La petite colonie n’apportait guère aux habitans des Hébrides que l’exemple du travail ; mais ce qui distinguait ses membres des autres émigrans bretons, c’est que tous avaient reçu les ordres et avaient fait vœu de chasteté. Leur établissement prit donc le nom de monastère d’Hy. Pendant bien des années, les hommes dévoués qui l’avaient fondé vécurent ayant le glaive des barbares suspendu sur leur tête, et virent plusieurs fois les chefs des peuplades voisines débarquer dans leur île, le fer et la flamme à la main ; mais leur pauvreté et leur résignation désarmaient les cœurs de ces hommes avides : venus pour piller, ils trouvaient de pauvres ouvriers en prière, et ils priaient avec eux[1]. Colum prêcha pendant trente-deux ans dans les îles. Son monastère devint bientôt le plus célèbre de l’Europe septentrionale, et l’autorité et la puissance de son fondateur s’accrurent en raison de sa renommée. Colum eut des envieux qui l’accusèrent d’hérésie : la simplicité de la règle du couvent d’Iona pouvait donner prétexte à ces accusations, et il faut croire qu’aux yeux des rigoristes elles n’étaient pas sans fondement, puisque nous voyons qu’en 716 les moines d’Iona se réformèrent et se soumirent aux règles de l’église romaine.

Quoi qu’il en soit, Colum, de son vivant, put jouir du fruit de sa persévérante volonté. Désintéressée ou non, son ambition dut être satisfaite. Le pauvre réfugié irlandais vit à ses pieds les grands chefs des îles et du continent. Oswald, roi de Northumbrie, leur avait donné l’exemple ; chassé de son pays par les révolutions, il s’était réfugié dans le monastère d’Iona. Lorsque, à la suite de l’exil, il remonta sur le trône, il n’oublia pas ceux qui l’avaient secouru dans le malheur, et il enrichit et protégea le monastère naissant. Conal, roi ou chef d’Argyle, fut aussi le disciple ou plutôt l’ami de Colum. Aidan, successeur de Conal, voulut être sacré par l’ami de son père ; l’influence de Colum était déjà assez grande pour qu’Aidan vît dans cette cérémonie un moyen de consolider son autorité ; Gairtnart, successeur d’Aidan, se fit sacrer comme lui. Aidan mourut en 587, Gairtnart en 597. Tous deux voulurent être enterrés à Iona.

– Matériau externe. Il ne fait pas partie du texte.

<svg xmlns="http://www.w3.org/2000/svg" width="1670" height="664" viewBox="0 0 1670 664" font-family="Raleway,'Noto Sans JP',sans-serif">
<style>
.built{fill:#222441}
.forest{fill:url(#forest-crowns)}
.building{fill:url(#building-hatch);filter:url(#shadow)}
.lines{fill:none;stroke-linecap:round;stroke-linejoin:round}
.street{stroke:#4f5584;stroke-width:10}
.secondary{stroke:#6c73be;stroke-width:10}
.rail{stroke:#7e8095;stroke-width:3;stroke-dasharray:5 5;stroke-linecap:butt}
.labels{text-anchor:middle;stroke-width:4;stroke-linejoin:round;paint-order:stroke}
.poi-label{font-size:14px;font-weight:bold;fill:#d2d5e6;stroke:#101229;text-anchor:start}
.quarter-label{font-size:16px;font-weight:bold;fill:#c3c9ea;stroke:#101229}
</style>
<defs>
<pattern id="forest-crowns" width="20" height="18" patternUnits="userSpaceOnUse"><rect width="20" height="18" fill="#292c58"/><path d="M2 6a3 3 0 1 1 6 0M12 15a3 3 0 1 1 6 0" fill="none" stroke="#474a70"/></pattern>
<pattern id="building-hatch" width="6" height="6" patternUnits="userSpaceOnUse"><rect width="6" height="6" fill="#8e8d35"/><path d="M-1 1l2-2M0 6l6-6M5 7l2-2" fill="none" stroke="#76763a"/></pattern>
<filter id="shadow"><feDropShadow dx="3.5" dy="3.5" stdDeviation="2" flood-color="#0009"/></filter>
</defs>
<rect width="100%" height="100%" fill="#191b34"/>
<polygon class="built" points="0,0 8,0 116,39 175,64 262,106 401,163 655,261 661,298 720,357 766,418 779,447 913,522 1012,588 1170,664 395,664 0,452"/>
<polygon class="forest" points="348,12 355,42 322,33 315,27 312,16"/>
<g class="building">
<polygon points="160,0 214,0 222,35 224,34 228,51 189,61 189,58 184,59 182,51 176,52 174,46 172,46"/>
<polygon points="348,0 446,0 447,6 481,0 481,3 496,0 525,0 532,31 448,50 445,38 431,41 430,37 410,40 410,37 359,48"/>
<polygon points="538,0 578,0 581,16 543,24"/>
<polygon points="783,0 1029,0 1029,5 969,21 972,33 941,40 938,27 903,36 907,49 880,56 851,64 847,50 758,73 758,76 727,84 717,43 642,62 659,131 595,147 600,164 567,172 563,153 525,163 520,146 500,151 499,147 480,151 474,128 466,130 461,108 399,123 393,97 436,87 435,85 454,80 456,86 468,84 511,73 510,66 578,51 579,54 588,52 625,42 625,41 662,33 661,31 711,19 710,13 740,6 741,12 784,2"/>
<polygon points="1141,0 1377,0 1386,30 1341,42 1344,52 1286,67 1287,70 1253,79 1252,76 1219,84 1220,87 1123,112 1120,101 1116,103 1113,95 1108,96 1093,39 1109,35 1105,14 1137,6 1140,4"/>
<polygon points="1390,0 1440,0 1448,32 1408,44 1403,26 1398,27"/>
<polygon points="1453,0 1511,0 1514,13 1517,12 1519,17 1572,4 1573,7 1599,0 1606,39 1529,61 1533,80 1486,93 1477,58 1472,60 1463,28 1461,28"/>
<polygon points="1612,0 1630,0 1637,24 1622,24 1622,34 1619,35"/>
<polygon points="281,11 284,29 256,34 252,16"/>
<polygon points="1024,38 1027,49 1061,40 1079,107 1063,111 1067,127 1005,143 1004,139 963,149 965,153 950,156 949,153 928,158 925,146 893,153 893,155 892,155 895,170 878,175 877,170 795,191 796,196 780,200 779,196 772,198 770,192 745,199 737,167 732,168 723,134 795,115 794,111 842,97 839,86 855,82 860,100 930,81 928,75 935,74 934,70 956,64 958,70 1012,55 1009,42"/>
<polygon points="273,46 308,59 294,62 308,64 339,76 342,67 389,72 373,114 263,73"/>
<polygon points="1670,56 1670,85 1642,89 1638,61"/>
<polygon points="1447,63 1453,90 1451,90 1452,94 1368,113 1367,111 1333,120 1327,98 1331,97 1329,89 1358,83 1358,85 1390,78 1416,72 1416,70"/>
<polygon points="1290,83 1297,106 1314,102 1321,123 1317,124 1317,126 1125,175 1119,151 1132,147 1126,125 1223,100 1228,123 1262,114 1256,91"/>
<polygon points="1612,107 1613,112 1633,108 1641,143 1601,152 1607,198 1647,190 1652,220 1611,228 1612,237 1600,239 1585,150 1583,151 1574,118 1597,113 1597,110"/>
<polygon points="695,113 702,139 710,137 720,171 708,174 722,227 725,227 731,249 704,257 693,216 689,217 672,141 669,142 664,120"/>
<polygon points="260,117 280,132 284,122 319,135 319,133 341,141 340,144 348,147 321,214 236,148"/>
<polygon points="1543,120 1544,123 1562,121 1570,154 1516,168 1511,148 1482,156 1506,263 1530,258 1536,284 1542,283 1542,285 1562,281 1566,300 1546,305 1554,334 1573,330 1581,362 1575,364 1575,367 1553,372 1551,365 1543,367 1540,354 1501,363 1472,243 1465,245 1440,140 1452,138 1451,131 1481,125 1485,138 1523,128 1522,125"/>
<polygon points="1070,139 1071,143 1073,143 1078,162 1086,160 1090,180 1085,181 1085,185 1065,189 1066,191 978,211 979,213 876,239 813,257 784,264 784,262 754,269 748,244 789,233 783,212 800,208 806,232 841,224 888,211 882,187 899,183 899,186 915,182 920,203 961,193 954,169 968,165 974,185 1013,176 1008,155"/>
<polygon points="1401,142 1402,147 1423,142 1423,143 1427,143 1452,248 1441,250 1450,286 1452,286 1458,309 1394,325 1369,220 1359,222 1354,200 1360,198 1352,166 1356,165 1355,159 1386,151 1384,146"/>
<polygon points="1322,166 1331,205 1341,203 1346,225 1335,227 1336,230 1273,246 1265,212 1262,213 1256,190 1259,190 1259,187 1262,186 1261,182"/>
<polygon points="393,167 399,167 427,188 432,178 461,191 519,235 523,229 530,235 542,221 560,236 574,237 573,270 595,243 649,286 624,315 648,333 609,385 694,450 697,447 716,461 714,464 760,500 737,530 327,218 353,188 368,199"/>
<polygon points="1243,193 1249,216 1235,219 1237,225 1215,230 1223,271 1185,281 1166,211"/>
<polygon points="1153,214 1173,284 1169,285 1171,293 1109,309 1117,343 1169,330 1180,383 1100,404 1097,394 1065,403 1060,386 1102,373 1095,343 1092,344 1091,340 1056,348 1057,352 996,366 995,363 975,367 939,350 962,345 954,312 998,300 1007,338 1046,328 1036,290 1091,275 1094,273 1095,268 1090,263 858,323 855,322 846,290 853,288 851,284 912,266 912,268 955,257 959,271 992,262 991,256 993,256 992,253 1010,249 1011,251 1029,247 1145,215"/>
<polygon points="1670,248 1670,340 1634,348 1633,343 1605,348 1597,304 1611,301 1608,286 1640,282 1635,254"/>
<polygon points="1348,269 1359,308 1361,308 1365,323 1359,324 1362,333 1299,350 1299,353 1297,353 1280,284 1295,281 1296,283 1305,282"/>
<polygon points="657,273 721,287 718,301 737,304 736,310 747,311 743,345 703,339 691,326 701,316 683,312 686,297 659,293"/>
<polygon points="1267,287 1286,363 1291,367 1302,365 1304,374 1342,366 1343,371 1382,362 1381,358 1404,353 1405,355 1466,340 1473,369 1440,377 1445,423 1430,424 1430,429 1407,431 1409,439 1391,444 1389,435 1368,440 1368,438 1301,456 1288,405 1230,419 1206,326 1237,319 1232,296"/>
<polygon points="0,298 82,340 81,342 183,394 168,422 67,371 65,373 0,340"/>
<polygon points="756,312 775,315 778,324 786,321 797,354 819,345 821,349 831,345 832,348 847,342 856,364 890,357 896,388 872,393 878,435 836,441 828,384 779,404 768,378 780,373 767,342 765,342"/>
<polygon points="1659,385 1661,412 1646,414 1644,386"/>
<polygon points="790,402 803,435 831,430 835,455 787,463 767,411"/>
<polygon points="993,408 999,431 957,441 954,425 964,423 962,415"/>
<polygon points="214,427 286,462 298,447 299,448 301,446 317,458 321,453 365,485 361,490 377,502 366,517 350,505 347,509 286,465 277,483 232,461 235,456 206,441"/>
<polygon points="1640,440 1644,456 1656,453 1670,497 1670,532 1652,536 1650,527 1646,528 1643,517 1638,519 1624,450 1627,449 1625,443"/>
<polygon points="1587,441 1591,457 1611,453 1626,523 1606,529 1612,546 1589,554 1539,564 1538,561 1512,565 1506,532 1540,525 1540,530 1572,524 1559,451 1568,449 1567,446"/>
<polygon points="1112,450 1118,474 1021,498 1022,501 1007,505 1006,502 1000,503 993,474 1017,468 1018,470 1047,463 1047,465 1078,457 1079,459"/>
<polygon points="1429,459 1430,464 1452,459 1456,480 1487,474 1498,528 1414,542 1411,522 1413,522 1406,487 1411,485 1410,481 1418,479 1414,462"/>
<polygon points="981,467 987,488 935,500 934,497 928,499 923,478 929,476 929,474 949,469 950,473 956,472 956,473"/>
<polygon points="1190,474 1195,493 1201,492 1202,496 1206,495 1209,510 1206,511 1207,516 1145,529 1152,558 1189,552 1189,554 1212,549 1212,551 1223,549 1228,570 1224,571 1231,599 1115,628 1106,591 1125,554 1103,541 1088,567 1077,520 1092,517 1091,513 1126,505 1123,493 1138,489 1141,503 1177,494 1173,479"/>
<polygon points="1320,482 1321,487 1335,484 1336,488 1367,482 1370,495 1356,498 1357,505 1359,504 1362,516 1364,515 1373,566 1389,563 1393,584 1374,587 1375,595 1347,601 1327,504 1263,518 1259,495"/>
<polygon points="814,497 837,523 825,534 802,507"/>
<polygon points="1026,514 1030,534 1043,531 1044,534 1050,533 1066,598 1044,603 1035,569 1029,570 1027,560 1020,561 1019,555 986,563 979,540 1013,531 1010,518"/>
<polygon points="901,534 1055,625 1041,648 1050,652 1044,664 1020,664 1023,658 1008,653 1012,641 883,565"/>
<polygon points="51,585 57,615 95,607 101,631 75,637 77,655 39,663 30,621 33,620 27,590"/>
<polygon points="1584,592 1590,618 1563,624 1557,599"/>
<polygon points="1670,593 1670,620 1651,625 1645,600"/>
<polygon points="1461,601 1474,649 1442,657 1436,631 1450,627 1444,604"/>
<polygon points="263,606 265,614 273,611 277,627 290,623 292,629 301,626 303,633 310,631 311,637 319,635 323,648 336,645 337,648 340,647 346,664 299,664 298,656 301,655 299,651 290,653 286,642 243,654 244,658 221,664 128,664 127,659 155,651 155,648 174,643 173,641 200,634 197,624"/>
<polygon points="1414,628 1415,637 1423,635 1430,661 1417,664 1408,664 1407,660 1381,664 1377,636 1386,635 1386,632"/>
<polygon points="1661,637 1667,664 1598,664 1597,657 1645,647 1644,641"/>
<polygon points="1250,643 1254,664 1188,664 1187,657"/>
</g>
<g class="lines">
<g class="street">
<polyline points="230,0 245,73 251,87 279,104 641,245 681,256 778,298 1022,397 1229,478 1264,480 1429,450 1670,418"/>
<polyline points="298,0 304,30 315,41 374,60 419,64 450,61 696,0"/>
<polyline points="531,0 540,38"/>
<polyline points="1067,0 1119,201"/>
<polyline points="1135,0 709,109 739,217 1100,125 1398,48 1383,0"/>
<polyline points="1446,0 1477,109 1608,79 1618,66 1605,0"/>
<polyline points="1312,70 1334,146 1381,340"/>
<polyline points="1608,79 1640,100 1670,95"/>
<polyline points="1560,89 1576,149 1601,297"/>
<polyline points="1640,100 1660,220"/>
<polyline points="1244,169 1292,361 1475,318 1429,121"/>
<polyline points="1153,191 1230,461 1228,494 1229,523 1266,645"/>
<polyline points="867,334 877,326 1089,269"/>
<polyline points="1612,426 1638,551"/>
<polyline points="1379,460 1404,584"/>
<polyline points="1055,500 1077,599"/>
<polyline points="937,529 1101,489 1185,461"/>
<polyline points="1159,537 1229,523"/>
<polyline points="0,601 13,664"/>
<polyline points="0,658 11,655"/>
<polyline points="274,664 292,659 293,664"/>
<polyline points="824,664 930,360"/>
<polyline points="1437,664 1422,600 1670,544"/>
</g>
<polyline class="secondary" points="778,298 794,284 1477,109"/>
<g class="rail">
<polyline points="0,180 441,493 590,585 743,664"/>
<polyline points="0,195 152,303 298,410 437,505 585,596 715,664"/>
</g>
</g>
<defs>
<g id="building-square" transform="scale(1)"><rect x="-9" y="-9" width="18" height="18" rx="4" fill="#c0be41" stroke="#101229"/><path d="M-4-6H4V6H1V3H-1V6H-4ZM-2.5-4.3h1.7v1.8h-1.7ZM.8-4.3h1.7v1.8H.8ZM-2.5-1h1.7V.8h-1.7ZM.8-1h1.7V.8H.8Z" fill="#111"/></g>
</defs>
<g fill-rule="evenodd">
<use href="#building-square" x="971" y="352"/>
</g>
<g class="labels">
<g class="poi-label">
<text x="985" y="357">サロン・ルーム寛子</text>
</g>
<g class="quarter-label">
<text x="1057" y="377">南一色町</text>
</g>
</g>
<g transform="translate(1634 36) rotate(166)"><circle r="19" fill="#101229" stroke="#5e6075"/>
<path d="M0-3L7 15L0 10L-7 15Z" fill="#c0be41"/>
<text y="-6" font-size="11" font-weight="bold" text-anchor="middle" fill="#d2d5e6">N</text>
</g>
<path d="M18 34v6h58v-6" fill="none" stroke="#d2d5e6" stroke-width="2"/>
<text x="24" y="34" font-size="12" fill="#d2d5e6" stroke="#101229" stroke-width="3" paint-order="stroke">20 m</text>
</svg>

Lorsque, trente-deux ans après être descendu sur les plages désertes de la petite île d’Hy, Colum mourut, la plupart des clans du nord étaient chrétiens, l’homme qui les avait convertis était devenu pour eux l’objet de la plus grande vénération ; les peuples donnèrent à l’île où Colum résidait le nom de l’apôtre des Hébrides, et l’appelèrent Hy-Colum-Kill, l’île de la cellule de Colum. Plus tard l’île elle-même fut personnifiée, et on en fit une sainte. Sainte-Columba ; depuis la réforme elle a repris son nom d’Hy ou Iona.

  1. Horæ britannicæ, tom. II, pag. 302.